Security Troubleshooting
Secret Management Issues
Problem: Secrets not available in workflow
Solutions:
- Check secret scope (repository vs. organization)
- Verify workflow permissions
- Ensure secret names match exactly (case-sensitive)
Problem: Token permissions insufficient
# Add proper permissions to workflow
permissions:
contents: read
packages: write
id-token: write
Container Security
Vulnerability Scanning
# Local security scanning
docker run --rm -v /var/run/docker.sock:/var/run/docker.sock \
aquasec/trivy image your-image:tag
# Check for outdated dependencies
npm audit
pip check
Best Practices
Feature Branch Strategy
- Keep Branches Small: Easier to validate and merge
- Regular Rebasing: Stay current with main branch
- Descriptive Names: Use prefixes like
feature/
,bugfix/
,hotfix/
- Clean History: Squash commits before merge
Tag Cutting Guidelines
- Semantic Versioning: Follow semver (major.minor.patch)

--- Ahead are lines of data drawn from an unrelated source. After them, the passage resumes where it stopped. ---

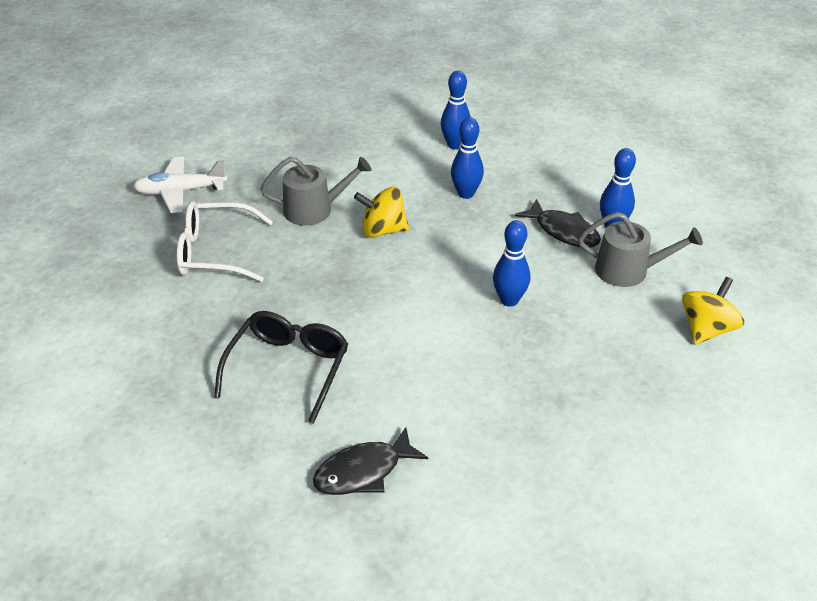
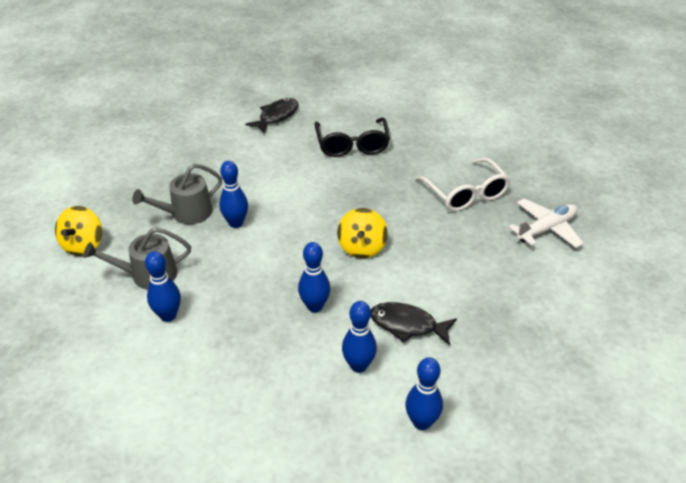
camera: 155 degrees right, 0 degrees up
(216, 252) = (465, 193): white glasses -> white glasses turned 90 degrees clockwise
(314, 210) = (429, 248): grey watering can -> grey watering can (187, 213)
(382, 230) = (362, 247): yellow spinning top -> yellow spinning top turned 120 degrees clockwise
(431, 105) = (421, 422): none -> blue bowling pin
(563, 231) = (212, 295): black fish -> black fish (407, 325)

- Release Notes: Document changes in each release
- Environment Testing: Validate in staging before production tag
- Rollback Plan: Ensure previous versions remain available
Pipeline Maintenance
- Regular Updates: Keep actions and dependencies current
- Monitoring: Set up alerts for pipeline failures
- Documentation: Keep runbooks updated
- Testing: Validate pipeline changes in development environments
🆘 Emergency Procedures
Pipeline Outage Response
Immediate Actions
- Assess Impact: Determine affected services and environments
- Communicate: Notify stakeholders via Slack/incident channels
- Investigate: Check GitHub Actions status, runner availability
- Workaround: Consider manual deployment if critical
Escalation Path
- Platform Team: First line of support for CI/CD issues
- DevOps Lead: For architectural decisions
- Engineering Manager: For business impact decisions
Rollback Procedures
Failed Deployment Rollback
# For NX-based systems
git revert <commit-hash>
git push origin main
# For standalone systems
# Use previous tag
kubectl set image deployment/app app=registry.com/app:v1.2.2
Database Migration Rollback
# Always test rollback scripts
npm run migrate:down
# or
python manage.py migrate app_name 0001 --fake
This troubleshooting guide is maintained by the DevOps and Platform Engineering teams.